- [Work request]:
Retype the data below exactly; skip every image.

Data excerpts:
# # # # #

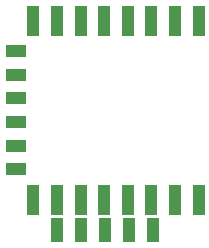
<source format=gbr>
%TF.GenerationSoftware,KiCad,Pcbnew,5.1.5+dfsg1-2build2*%
%TF.CreationDate,2021-07-18T22:40:15+02:00*%
%TF.ProjectId,wb2s,77623273-2e6b-4696-9361-645f70636258,rev?*%
%TF.SameCoordinates,Original*%
%TF.FileFunction,Soldermask,Top*%
%TF.FilePolarity,Negative*%
%FSLAX46Y46*%
G04 Gerber Fmt 4.6, Leading zero omitted, Abs format (unit mm)*
G04 Created by KiCad (PCBNEW 5.1.5+dfsg1-2build2) date 2021-07-18 22:40:15*
%MOMM*%
%LPD*%
G04 APERTURE LIST*
%ADD10R,1.000000X2.500000*%
%ADD11R,1.800000X1.000000*%
%ADD12R,1.000000X2.000000*%
G04 APERTURE END LIST*
D10*
%TO.C,U1*%
X102052000Y-107335000D03*
X100052000Y-107335000D03*
X98052000Y-107335000D03*
X96052000Y-107335000D03*
X94052000Y-107335000D03*
X92052000Y-107335000D03*
X90052000Y-107335000D03*
X88052000Y-107335000D03*
D11*
X86552000Y-109935000D03*
X86552000Y-111935000D03*
X86552000Y-113935000D03*
X86552000Y-115935000D03*
X86552000Y-117935000D03*
X86552000Y-119935000D03*
D10*
X88052000Y-122535000D03*
X90052000Y-122535000D03*
X92052000Y-122535000D03*
X94052000Y-122535000D03*
X96052000Y-122535000D03*
X98052000Y-122535000D03*
X100052000Y-122535000D03*
X102052000Y-122535000D03*
%TD*%
D12*
%TO.C,J2*%
X94107000Y-125095000D03*
%TD*%
%TO.C,J3*%
X96139000Y-125095000D03*
%TD*%
%TO.C,J4*%
X98171000Y-125095000D03*
%TD*%
%TO.C,J8*%
X90043000Y-125095000D03*
%TD*%
%TO.C,J9*%
X92075000Y-125095000D03*
%TD*%
M02*

</source>
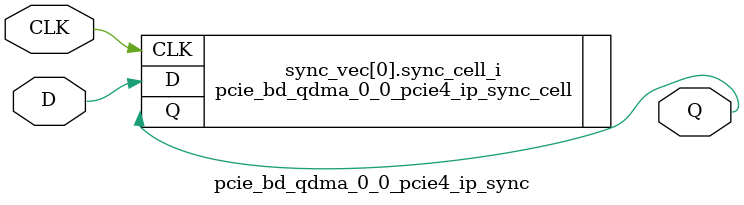
<source format=v>

`timescale 1ps / 1ps

(* DowngradeIPIdentifiedWarnings = "yes" *)
module pcie_bd_qdma_0_0_pcie4_ip_sync #
(
    parameter integer WIDTH = 1, 
    parameter integer STAGE = 3
)
(
    //-------------------------------------------------------------------------- 
    //  Input Ports
    //-------------------------------------------------------------------------- 
    input                               CLK,
    input       [WIDTH-1:0]             D,
    
    //-------------------------------------------------------------------------- 
    //  Output Ports
    //-------------------------------------------------------------------------- 
    output      [WIDTH-1:0]             Q
);                                                        



//--------------------------------------------------------------------------------------------------
//  Generate Synchronizer - Begin
//--------------------------------------------------------------------------------------------------
genvar i;

generate for (i=0; i<WIDTH; i=i+1) 

    begin : sync_vec

    //----------------------------------------------------------------------
    //  Synchronizer
    //----------------------------------------------------------------------
    pcie_bd_qdma_0_0_pcie4_ip_sync_cell #
    (
        .STAGE                          (STAGE)
    )    
    sync_cell_i
    (
        //------------------------------------------------------------------
        //  Input Ports
        //------------------------------------------------------------------
        .CLK                            (CLK),
        .D                              (D[i]),

        //------------------------------------------------------------------
        //  Output Ports
        //------------------------------------------------------------------
        .Q                              (Q[i])
    );
 
    end   
      
endgenerate 
//--------------------------------------------------------------------------------------------------
//  Generate - End
//--------------------------------------------------------------------------------------------------



endmodule

</source>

# # # # #

- [Finished exercise]:
<source format=gbr>
%TF.GenerationSoftware,KiCad,Pcbnew,5.1.5+dfsg1-2build2*%
%TF.CreationDate,2021-07-18T22:40:15+02:00*%
%TF.ProjectId,wb2s,77623273-2e6b-4696-9361-645f70636258,rev?*%
%TF.SameCoordinates,Original*%
%TF.FileFunction,Soldermask,Top*%
%TF.FilePolarity,Negative*%
%FSLAX46Y46*%
G04 Gerber Fmt 4.6, Leading zero omitted, Abs format (unit mm)*
G04 Created by KiCad (PCBNEW 5.1.5+dfsg1-2build2) date 2021-07-18 22:40:15*
%MOMM*%
%LPD*%
G04 APERTURE LIST*
%ADD10R,1.000000X2.500000*%
%ADD11R,1.800000X1.000000*%
%ADD12R,1.000000X2.000000*%
G04 APERTURE END LIST*
D10*
%TO.C,U1*%
X102052000Y-107335000D03*
X100052000Y-107335000D03*
X98052000Y-107335000D03*
X96052000Y-107335000D03*
X94052000Y-107335000D03*
X92052000Y-107335000D03*
X90052000Y-107335000D03*
X88052000Y-107335000D03*
D11*
X86552000Y-109935000D03*
X86552000Y-111935000D03*
X86552000Y-113935000D03*
X86552000Y-115935000D03*
X86552000Y-117935000D03*
X86552000Y-119935000D03*
D10*
X88052000Y-122535000D03*
X90052000Y-122535000D03*
X92052000Y-122535000D03*
X94052000Y-122535000D03*
X96052000Y-122535000D03*
X98052000Y-122535000D03*
X100052000Y-122535000D03*
X102052000Y-122535000D03*
%TD*%
D12*
%TO.C,J2*%
X94107000Y-125095000D03*
%TD*%
%TO.C,J3*%
X96139000Y-125095000D03*
%TD*%
%TO.C,J4*%
X98171000Y-125095000D03*
%TD*%
%TO.C,J8*%
X90043000Y-125095000D03*
%TD*%
%TO.C,J9*%
X92075000Y-125095000D03*
%TD*%
M02*

</source>
<source format=v>

`timescale 1ps / 1ps

(* DowngradeIPIdentifiedWarnings = "yes" *)
module pcie_bd_qdma_0_0_pcie4_ip_sync #
(
    parameter integer WIDTH = 1, 
    parameter integer STAGE = 3
)
(
    //-------------------------------------------------------------------------- 
    //  Input Ports
    //-------------------------------------------------------------------------- 
    input                               CLK,
    input       [WIDTH-1:0]             D,
    
    //-------------------------------------------------------------------------- 
    //  Output Ports
    //-------------------------------------------------------------------------- 
    output      [WIDTH-1:0]             Q
);                                                        



//--------------------------------------------------------------------------------------------------
//  Generate Synchronizer - Begin
//--------------------------------------------------------------------------------------------------
genvar i;

generate for (i=0; i<WIDTH; i=i+1) 

    begin : sync_vec

    //----------------------------------------------------------------------
    //  Synchronizer
    //----------------------------------------------------------------------
    pcie_bd_qdma_0_0_pcie4_ip_sync_cell #
    (
        .STAGE                          (STAGE)
    )    
    sync_cell_i
    (
        //------------------------------------------------------------------
        //  Input Ports
        //------------------------------------------------------------------
        .CLK                            (CLK),
        .D                              (D[i]),

        //------------------------------------------------------------------
        //  Output Ports
        //------------------------------------------------------------------
        .Q                              (Q[i])
    );
 
    end   
      
endgenerate 
//--------------------------------------------------------------------------------------------------
//  Generate - End
//--------------------------------------------------------------------------------------------------



endmodule

</source>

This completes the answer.